> _TASKS FOR THIS EXERCISE_:
**A)** In the Peace Prayer text, which Bible verse is quoted as the call to let your light shine before others?
**B)** Please continue the Peace Prayer text from where it stops.

> _DOCUMENT EXTRACT_:

'''

When we pray for the salvation of the world, what words do we use? In the face of global conflict, personal turmoil, and widespread despair, humanity constantly seeks a path to peace. We present you with a powerful, centuries-old invocation that has helped countless people navigate difficult situations and find their way out of darkness: the “Peace Prayer,” often attributed to the beloved Italian mystic, Saint Francis of Assisi.

The prayer’s spirit perfectly embodies St. Francis life and message. It stands as a timeless challenge, echoing the biblical call to “let your light shine before others, that they may see your good deeds and glorify your Father in heaven” (Matthew 5:16).

St. Francis of Assisi Prayer

Lord, make me an instrument of your peace.
Where there is hatred, let me bring love.
Where there is offense, let me bring pardon.
Where there is discord, let me bring union.
Where there is error, let me bring truth.
Where there is doubt, let me bring faith.
Where there is despair, let me bring hope.
Where there is darkness, let me bring your light.
Where there is sadness, let me bring joy.

O Master, let me not seek as much
to be consoled as to console,
to be understood as to understand,
to be loved as to love,
for it is in giving that one receives,
it is in self-forgetting that one finds,
it is in pardoning that one is pardoned,
it is in dying that one is raised to eternal life.

“Make Me an Instrument of Your Peace”

'''

> _DATA_:
'''

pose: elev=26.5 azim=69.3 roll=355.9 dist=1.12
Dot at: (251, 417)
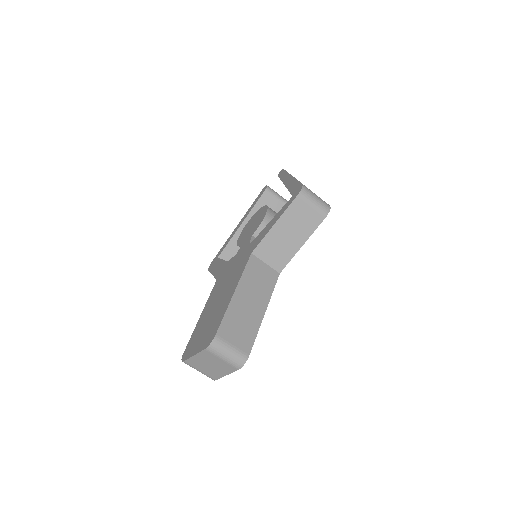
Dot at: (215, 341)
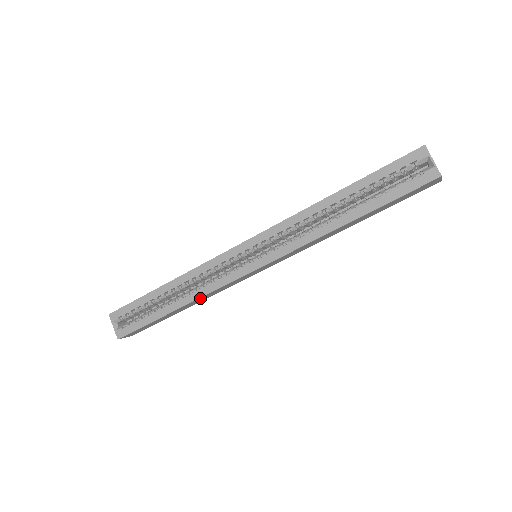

'''
'''

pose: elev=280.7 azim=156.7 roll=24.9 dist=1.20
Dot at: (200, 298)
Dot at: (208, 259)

'''
'''

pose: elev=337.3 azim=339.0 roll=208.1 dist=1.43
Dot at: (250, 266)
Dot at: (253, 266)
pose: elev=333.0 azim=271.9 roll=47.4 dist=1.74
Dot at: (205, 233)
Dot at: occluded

'''

> _ANSWER LIST_:
**A)** Matthew 5:16

**B)**
In all the travails and trials of the world, the word most desired and yet most elusive is peace. The opening line of this prayer is a profound commitment, a serious undertaking. To request to be an instrument of peace is not an overreach; it’s a quest for a wisdom and grace on par with King Solomon’s famous request.

Just as Solomon asked for wisdom instead of riches and received both, the request to be an instrument of peace naturally attracts its purest accompaniment: unquenchable love.

The prayer’s power lies in its active nature—it shifts the focus from passively receiving help to actively becoming the solution for the world’s most pressing problems.

Transforming Darkness into Light

The middle stanzas offer a roadmap for this active pursuit of peace, one quality at a time:

  • Where there is hatred, let me bring love. To sow love where hatred has taken root is an exceptional gift. While “hurt people hurt people,” this stanza inspires even the injured party to find a place of peace, refusing to perpetuate the cycle of pain.
  • Where there is offense, let me bring pardon. We often confuse pardon with weakness. However, to forgive is a form of self-release. It stops the need to carry another person’s extrapolated poison—their injuries—into your own future. Without pardon, the injury passes on, trapping the recipient in a vicious cycle of continuous pain. Forgiveness is not for the guilty, but for the self.
  • Where there is doubt, let me bring faith, and Where there is despair, let me bring hope. The prayer affirms the necessity of action (or “works”) as a symbolic gesture of inner hope. Despair is often a sign of fear. When a person, despite their fear, takes a chance and faces what they dread, it is a statement of elevated hope—hope that the dreaded thing will change or neutralize.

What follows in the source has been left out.